**WHAT TO WORK ON**
1 > In the essay below about forgiving former partners, how long was the vacation in Europe?
2 > Carry the essay below about forgiving former partners forward from its final sentence.

**EXTRACTED TEXT**
────────────────────────────────────────

Though I couldn’t afford a distant excursion this year, I realized that the main reason I hadn’t been taking journeys out of town was the lack of a partner. “So why don’t I have companionship for adventurous holidays?” I asked myself.

Awakening the next morning with the words “Granville Island” on my mind, I set as my destination this artistic community surrounded by water in the middle of the city of Vancouver. First, though, I decided to have an hour-long hot bath. After all, I was building a holiday state of mind—a state free from fear or worry. The long soak (with Epsom salts that pull tension out of the muscles) is useful for generating creative ideas too. In my search for wellness I had discovered that when my body deeply relaxes, so does my mental apparatus, and in that state I become receptive to fresh thoughts and ideas.

In the tub I continued to contemplate why I had no female companion, and afterwards, putting on my jacket, I recalled a stimulating two-year relationship with a sun-filled woman, a time that had included a seven-week vacation in Europe; we had separated five years earlier. I suddenly realized I had never forgiven her for leaving me. (My mind had now relaxed and moved out of the repetitive track called “But you’ve got to earn a living!”) Then, quickly, one after another, pictures of other women I had had relationships with assembled in my mind like a stack of playing cards—all waiting to be forgiven.

I faced a nearly impossible task, it seemed. My mind, however, had a solution: spend a whole day (or more) repeating “I forgive you” nonstop while holding each ex-partner in my thoughts; that would lay the necessary groundwork for future female companionship.

────────────────────────────────────────

**DATA ENTRIES**
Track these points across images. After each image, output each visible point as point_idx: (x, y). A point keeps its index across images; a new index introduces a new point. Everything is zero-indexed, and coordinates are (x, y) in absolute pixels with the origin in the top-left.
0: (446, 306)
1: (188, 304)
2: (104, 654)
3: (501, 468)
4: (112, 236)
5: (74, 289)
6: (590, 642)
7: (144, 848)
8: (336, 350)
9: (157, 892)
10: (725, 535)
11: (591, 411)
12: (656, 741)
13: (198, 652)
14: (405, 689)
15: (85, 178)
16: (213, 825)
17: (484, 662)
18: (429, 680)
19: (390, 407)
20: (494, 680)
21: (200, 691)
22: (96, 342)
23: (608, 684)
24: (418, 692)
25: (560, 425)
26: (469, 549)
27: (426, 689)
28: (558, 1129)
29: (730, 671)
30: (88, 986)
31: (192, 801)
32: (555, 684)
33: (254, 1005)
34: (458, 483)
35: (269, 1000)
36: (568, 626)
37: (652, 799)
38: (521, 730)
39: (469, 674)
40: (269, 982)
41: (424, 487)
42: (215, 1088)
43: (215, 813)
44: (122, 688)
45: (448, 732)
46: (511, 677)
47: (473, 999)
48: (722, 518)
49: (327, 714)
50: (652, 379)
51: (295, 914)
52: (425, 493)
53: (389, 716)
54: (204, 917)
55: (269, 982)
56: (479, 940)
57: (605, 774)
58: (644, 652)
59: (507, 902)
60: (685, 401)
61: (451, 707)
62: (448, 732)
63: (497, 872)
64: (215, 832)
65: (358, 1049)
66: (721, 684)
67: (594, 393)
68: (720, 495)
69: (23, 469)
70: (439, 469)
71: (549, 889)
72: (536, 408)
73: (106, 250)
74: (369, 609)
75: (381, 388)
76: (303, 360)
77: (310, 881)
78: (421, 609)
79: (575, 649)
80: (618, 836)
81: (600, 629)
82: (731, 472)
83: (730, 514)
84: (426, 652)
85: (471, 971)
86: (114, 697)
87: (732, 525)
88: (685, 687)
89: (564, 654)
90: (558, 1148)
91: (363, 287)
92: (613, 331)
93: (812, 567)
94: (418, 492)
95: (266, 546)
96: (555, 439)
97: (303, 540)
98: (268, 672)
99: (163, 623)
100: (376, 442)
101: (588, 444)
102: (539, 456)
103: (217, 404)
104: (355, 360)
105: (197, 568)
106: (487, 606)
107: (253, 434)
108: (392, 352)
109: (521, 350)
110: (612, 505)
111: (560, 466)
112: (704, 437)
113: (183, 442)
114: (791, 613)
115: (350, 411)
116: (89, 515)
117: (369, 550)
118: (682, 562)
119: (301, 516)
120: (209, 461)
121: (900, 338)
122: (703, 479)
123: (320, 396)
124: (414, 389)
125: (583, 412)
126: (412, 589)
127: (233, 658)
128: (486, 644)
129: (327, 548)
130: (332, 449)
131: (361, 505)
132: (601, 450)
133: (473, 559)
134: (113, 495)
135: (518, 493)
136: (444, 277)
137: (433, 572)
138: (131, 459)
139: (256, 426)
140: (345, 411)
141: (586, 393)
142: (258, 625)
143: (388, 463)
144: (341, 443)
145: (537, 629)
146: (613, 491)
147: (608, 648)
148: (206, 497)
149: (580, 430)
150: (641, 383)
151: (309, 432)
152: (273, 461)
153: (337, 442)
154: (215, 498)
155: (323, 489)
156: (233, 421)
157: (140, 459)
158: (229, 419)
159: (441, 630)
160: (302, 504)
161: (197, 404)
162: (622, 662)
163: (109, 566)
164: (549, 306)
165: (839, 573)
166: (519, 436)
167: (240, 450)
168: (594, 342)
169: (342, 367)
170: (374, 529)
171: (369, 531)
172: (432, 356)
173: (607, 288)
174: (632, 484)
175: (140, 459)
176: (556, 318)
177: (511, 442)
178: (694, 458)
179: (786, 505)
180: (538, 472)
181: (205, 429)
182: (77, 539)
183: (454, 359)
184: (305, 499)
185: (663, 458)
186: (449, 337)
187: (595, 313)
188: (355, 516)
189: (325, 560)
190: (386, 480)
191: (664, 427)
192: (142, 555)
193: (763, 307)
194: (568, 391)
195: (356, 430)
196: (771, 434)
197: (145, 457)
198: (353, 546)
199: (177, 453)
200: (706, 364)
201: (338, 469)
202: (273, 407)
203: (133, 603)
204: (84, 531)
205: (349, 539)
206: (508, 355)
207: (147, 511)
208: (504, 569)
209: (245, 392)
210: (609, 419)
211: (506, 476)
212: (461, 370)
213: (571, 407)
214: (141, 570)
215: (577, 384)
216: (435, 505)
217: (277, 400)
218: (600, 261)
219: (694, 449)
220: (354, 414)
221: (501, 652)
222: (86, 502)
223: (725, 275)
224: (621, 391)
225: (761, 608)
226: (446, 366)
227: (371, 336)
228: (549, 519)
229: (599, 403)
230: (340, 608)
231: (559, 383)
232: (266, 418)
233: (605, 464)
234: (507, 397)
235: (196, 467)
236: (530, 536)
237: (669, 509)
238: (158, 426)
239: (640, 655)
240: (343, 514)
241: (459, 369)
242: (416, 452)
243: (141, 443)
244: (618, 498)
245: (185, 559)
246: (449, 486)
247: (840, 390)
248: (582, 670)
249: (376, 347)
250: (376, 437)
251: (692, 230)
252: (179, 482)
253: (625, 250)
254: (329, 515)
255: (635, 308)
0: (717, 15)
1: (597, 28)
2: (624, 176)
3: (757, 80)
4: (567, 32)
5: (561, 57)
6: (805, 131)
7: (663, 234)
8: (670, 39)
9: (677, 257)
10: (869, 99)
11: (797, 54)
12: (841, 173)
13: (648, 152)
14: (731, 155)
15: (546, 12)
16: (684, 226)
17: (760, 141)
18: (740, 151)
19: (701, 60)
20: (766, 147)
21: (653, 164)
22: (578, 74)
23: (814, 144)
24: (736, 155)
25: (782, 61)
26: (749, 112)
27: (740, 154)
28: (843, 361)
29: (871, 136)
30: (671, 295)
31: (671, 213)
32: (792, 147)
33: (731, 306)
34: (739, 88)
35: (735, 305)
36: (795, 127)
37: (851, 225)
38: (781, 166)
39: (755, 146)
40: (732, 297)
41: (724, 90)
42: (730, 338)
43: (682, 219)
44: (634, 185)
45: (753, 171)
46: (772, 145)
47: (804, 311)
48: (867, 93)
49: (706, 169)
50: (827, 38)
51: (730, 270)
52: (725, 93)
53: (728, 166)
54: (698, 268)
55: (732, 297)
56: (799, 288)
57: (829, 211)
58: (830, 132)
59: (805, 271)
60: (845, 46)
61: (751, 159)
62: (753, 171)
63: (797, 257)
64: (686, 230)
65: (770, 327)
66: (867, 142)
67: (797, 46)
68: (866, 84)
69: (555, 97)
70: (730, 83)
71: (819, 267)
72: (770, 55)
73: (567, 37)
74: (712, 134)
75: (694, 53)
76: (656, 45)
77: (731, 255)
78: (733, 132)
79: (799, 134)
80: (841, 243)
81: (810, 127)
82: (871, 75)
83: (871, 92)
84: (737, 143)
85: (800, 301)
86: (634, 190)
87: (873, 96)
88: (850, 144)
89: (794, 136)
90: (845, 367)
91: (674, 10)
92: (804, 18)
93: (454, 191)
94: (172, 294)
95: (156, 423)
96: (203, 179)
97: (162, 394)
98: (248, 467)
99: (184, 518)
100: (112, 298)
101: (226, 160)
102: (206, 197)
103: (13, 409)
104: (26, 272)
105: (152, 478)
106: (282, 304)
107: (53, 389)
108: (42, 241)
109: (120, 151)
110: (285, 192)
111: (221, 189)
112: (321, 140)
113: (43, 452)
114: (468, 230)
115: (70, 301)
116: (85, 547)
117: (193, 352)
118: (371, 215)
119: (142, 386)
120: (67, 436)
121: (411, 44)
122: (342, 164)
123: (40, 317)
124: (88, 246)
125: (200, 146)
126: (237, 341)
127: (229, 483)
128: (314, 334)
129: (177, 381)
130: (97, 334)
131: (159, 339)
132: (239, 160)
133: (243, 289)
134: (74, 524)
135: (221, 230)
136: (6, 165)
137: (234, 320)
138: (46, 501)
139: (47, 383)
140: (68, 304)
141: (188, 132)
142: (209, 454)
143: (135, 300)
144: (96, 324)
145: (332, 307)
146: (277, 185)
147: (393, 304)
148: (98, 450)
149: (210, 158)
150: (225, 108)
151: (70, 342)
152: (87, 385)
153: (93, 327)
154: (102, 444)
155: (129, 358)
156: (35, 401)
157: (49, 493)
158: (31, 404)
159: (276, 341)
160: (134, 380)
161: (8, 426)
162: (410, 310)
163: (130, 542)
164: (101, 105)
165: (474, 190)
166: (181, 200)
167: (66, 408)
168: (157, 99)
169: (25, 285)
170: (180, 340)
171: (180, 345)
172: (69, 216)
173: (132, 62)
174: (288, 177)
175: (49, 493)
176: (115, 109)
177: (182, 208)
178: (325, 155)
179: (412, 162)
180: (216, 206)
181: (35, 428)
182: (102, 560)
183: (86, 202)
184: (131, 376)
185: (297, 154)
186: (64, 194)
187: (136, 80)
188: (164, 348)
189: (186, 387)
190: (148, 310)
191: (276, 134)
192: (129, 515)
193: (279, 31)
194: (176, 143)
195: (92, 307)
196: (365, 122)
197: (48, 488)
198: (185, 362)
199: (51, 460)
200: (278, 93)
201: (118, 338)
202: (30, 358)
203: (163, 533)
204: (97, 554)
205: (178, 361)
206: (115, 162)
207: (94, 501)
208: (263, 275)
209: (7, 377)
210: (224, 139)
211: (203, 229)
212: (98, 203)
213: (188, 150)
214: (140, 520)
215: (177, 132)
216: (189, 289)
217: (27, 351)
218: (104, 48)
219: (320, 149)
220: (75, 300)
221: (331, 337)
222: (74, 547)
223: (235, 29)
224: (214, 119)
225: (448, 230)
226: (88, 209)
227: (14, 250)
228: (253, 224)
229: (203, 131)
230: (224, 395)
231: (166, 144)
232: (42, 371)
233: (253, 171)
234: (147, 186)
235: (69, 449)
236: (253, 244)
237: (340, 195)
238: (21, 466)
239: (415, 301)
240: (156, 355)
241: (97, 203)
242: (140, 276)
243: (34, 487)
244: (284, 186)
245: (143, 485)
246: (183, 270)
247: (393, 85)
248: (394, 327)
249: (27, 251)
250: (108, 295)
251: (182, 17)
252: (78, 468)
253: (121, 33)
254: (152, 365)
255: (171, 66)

────────────────────────────────────────

**RESULTS BY TASK**
1 > Seven weeks.

2 >
During the thirty-minute bus ride to Granville Island I started silently chanting my “I forgive you” mantra. I continued while beginning my walk in sunny, breezy weather and while stopping to watch children at the water park laughing and screaming with delight as they romped through the various fountain configurations or sprayed each other with hoses and water cannons . . . “I forgive you . . . I forgive you . . .”

I strolled to the eastern tip of Granville Island, past the old foundries that had become artisans’ shops and art galleries, along the boardwalk beside the marina crammed with deluxe motor yachts . . . “I forgive you . . . I forgive you . . . , past the hotel and its outdoor restaurant, empty at this hour, past the neat row of rectangular floating homes, their decks decorated with emerald-green shrubs and hanging petunia baskets . . . “I forgive you . . . I forgive you . . .”

I moved on to the art school named after Emily Carr where I stopped in to visit the gallery, then strolled by boutiques and restaurants bearing names like Dragonspace and Kharma Kitchen . . . “I forgive you . . . I forgive you. . . .” I finally got to the huge, high-ceilinged public market with its cornucopia of vegetables and fruits and its art and craft displays and began catching whiffs of baked goods, seafood and fresh-ground coffee. My repetitive chant was in its third hour as, at a Greek food stand, I bought a falafel sandwich for its tasty filling of deep-fried, spiced chickpea patties, tomatoes, lettuce and tzatziki sauce comprised of yogurt, garlic and cucumbers.

Stepping outside to eat in the sunshine, from my perch on a picnic bench I watched sail and power boats lazily motoring back and forth beneath the steel truss work of Art Deco–styled Burrard Bridge. A siren sounded from beyond the bridge and then a powerful red-and-white crash boat from Kitsilano Coast Guard Station sped out to sea.

Closer to me, seagulls and starlings successfully begged for handouts and a young man in a striped T-shirt shouted, in that raucous song unique to dog owners, “Cisco—here boy! Cisco—here boy! Cisco—here boy! . . .” I looked around and located his dog three metres beneath the dock we stood on, violating all notions of animal intelligence by eagerly struggling to drag out of False Creek’s salty-smelling brine a five-metre waterlogged plank.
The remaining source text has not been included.